太田述正コラム#2490(2008.4.16)
<韓国の新政権は反米か?>(2008.5.23公開)
1 実は反米の李明博政権?
 韓国のエリートが反米に転じつつあるのではないか、という話をコラム#2446でしたところです。(これに関連するコラム#2464、2466も参照されたい。)
 私は仮説はこういうことです。
 韓国では、歴代政権もエリートも、基本的に先の大戦当時の旧日本帝国臣民意識を引きずっており、親米・反日では決してなく、いわば「旧日本帝国製」史観の信奉者であったのだが、対北朝鮮安全保障上の理由から、反北朝鮮・反中・親米・反日的な「韓国公定」史観を、大衆に注入し続けてきた。
 しかし、朴正煕政権以降の歴代政権は、この「韓国公定」史観をタテマエ上は維持しつつ、実際には親日的な「米国製史観」に基づく対外政策を展開し始めた。
 これに対し、韓国の「民主」勢力は、この「米国製史観」と正反対であるところの、親北朝鮮・親中・反米・反日的な「北朝鮮製」史観を掲げて反体制運動を推進し、かかる「民主」勢力が主導して韓国の民主化(体制変革)がなる頃までには、大衆もこの「北朝鮮製」史観に染まることとなった。
 「民主」勢力に擁立されたノムヒョンが大統領に選出され、議会の多数もノムヒョンの与党が占めるに至ると、ノムヒョン政権は、エリート達によって構成される官僚機構やエリートが率いる朝鮮日報等の主要メディアの反対を押しきって、ついに「北朝鮮製」史観に沿った対外政策を展開し始めた。
 ところが、この政策が非生産的であることが明らかとなったことと、朝鮮日報等の主要メディアが、この間一貫して「北朝鮮製」史観排撃キャンペーンを展開し続けたこともあり、大衆はノムヒョン政権離れを起こし、「米国製」史観への復帰を訴える李明博が新大統領に選出され、議会の多数も李明博の与党が占めるに至った。
 ところが前述したように、韓国のエリートも、李新政権も、内心では旧日本帝国臣民意識を引きずっていて反米なのであり、その反米の部分が、政権発足後、次第に顕在化してきている。
 すなわち李明博政権は、実際には「旧日本帝国製」史観に沿った対外政策を展開しようとしていると見ることができるのではないか。
2 その検証
 本当に李明博政権は反米なのでしょうか。ざっととりあえずの検証をしてみることにしましょう。
 
 「・・・李大統領は外交部の業務報告で「国益がなければ<韓米>同盟もあり得ない」と発言している・・・政府は「アフガニスタンへの軍や警察の訓練要員の派遣」は現実的に難しいとの立場を示している。国民の間に人質事件の記憶が今も鮮明に残されている状況で、昨年末に引き上げた兵士を再び派遣するというのは、名分もなければ実利もないというのだ。ただ、医療陣など約30人からなる地域再建チーム(PRT)の人数を増やすことで、「誠意」を見せる可能性はある。また、防衛費分担金を米軍基地移転のために転用するよう求める要求や、米国産牛肉を全面再開放する要求などに対しても、全面的に受け入れることは難しいものの、部分的に譲歩していく可能性は高いとの見方が強まっている。一方、政府の一部では「米国の圧力は度が過ぎている」と不満を漏らす声もある。」(
http://www.chosunonline.com/article/20080414000025http://www.chosunonline.com/article/20080414000022 
。4月14日アクセス)

◆ 取り組む課題
1) 李明博政権を論じたコラムから、「韓国では、歴代政権もエリート」で始まり「明博の与党が占めるに至った。」まで続く部分をそのまま書き写すこと。
2) 次の(a)〜(c)が李明博政権を論じたコラムの内容と合うかどうかを、それぞれ「はい」か「いいえ」で答えよ。判断の根拠となる本文の語句も、そのまま引用すること。
(a) 筆者は、韓国のエリートが反米に転じつつあるのではないかという話をコラム#2446でした。
(b) 地域再建チーム(PRT)は約50人からなる。
(c) 李明博は「北朝鮮製」史観への復帰を訴えて新大統領に選出された。

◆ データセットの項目
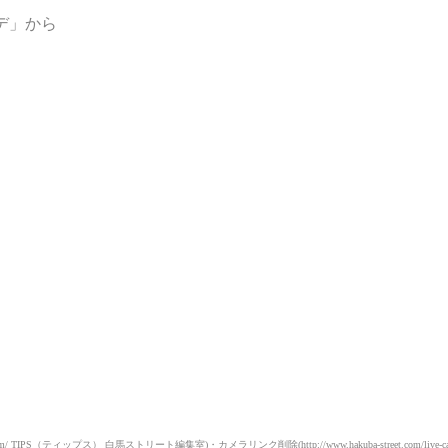
デ」から
IPS（ティップス） 白馬ストリート編集室)・カメラリンク削除(http://www.hakuba-street.com/live-camera/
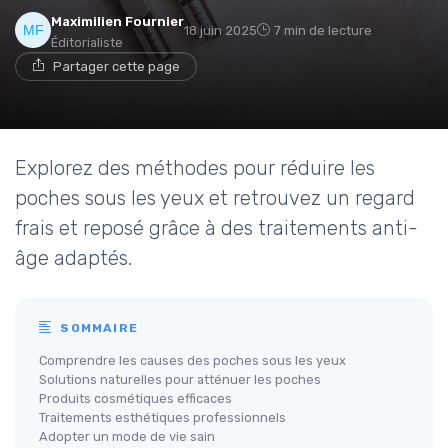
Maximilien Fournier
18 juin 2025
7 min de lecture
Éditorialiste
Partager cette page
Explorez des méthodes pour réduire les
poches sous les yeux et retrouvez un regard
frais et reposé grâce à des traitements anti-
âge adaptés.
SOMMAIRE
Comprendre les causes des poches sous les yeux
Solutions naturelles pour atténuer les poches
Produits cosmétiques efficaces
Traitements esthétiques professionnels
Adopter un mode de vie sain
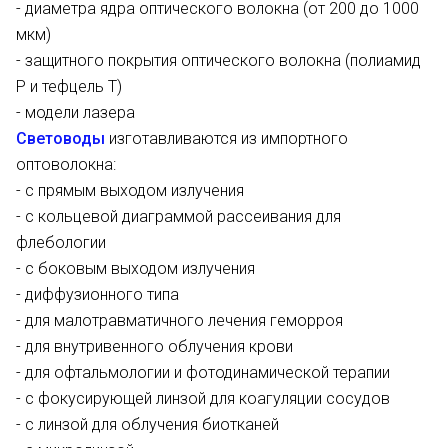
- диаметра ядра оптического волокна (от 200 до 1000
мкм)
- защитного покрытия оптического волокна (полиамид
P и тефцель T)
- модели лазера
Световоды
изготавливаются из импортного
оптоволокна:
- с прямым выходом излучения
- с кольцевой диаграммой рассеивания для
флебологии
- с боковым выходом излучения
- диффузионного типа
- для малотравматичного лечения геморроя
- для внутривенного облучения крови
- для офтальмологии и фотодинамической терапии
- с фокусирующей линзой для коагуляции сосудов
- с линзой для облучения биотканей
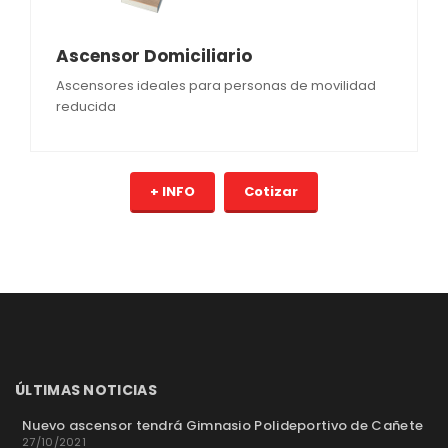
Ascensor Domiciliario
Ascensores ideales para personas de movilidad
reducida
+ INFO
Cotizar
ÚLTIMAS NOTICIAS
Nuevo ascensor tendrá Gimnasio Polideportivo de Cañete
27/10/2021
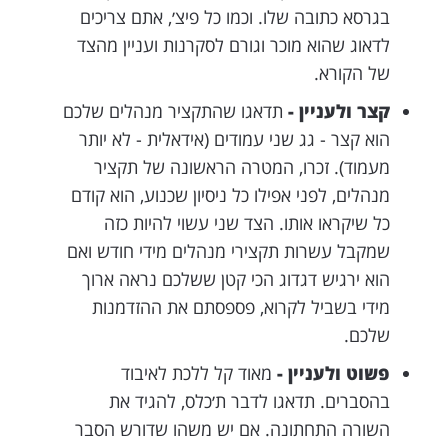
בגרסא כתובה שלו. וכמו כל פיצ׳, אתם צריכים
לדאוג שהוא מוכר וגורם לסקרנות ועניין מהצד
של הקורא.
קצר ולעניין -
תדאגו שהתקציר מנהלים שלכם
הוא קצר - גג שני עמודים (אידאלית - לא יותר
מעמוד). זכרו, המטרה הראשונה של תקציר
מנהלים, לפני אפילו כל ניסיון שכנוע, הוא קודם
כל שיקראו אותו. הצד שני עשוי להיות כזה
שמקבל עשרות תקצירי מנהלים מידי חודש ואם
הוא ירגיש דגדוג הכי קטן ששלכם נראה ארוך
מידי בשביל לקרוא, פספסתם את ההזדמנות
שלכם.
פשוט ולעניין -
מאוד קל ללכת לאיבוד
בהסברים. תדאגו לדבר ת׳כלס, להגיד את
השורה התחתונה. אם יש משהו שדורש הסבר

◆ 課題の解答
1)
韓国では、歴代政権もエリートも、基本的に先の大戦当時の旧日本帝国臣民意識を引きずっており、親米・反日では決してなく、いわば「旧日本帝国製」史観の信奉者であったのだが、対北朝鮮安全保障上の理由から、反北朝鮮・反中・親米・反日的な「韓国公定」史観を、大衆に注入し続けてきた。
 しかし、朴正煕政権以降の歴代政権は、この「韓国公定」史観をタテマエ上は維持しつつ、実際には親日的な「米国製史観」に基づく対外政策を展開し始めた。
 これに対し、韓国の「民主」勢力は、この「米国製史観」と正反対であるところの、親北朝鮮・親中・反米・反日的な「北朝鮮製」史観を掲げて反体制運動を推進し、かかる「民主」勢力が主導して韓国の民主化(体制変革)がなる頃までには、大衆もこの「北朝鮮製」史観に染まることとなった。
 「民主」勢力に擁立されたノムヒョンが大統領に選出され、議会の多数もノムヒョンの与党が占めるに至ると、ノムヒョン政権は、エリート達によって構成される官僚機構やエリートが率いる朝鮮日報等の主要メディアの反対を押しきって、ついに「北朝鮮製」史観に沿った対外政策を展開し始めた。
 ところが、この政策が非生産的であることが明らかとなったことと、朝鮮日報等の主要メディアが、この間一貫して「北朝鮮製」史観排撃キャンペーンを展開し続けたこともあり、大衆はノムヒョン政権離れを起こし、「米国製」史観への復帰を訴える李明博が新大統領に選出され、議会の多数も李明博の与党が占めるに至った。

2)
(a) はい。「韓国のエリートが反米に転じつつあるのではないか、という話をコラム#2446でしたところです」
(b) いいえ。「医療陣など約30人からなる地域再建チーム(PRT)」
(c) いいえ。「「米国製」史観への復帰を訴える李明博が新大統領に選出され」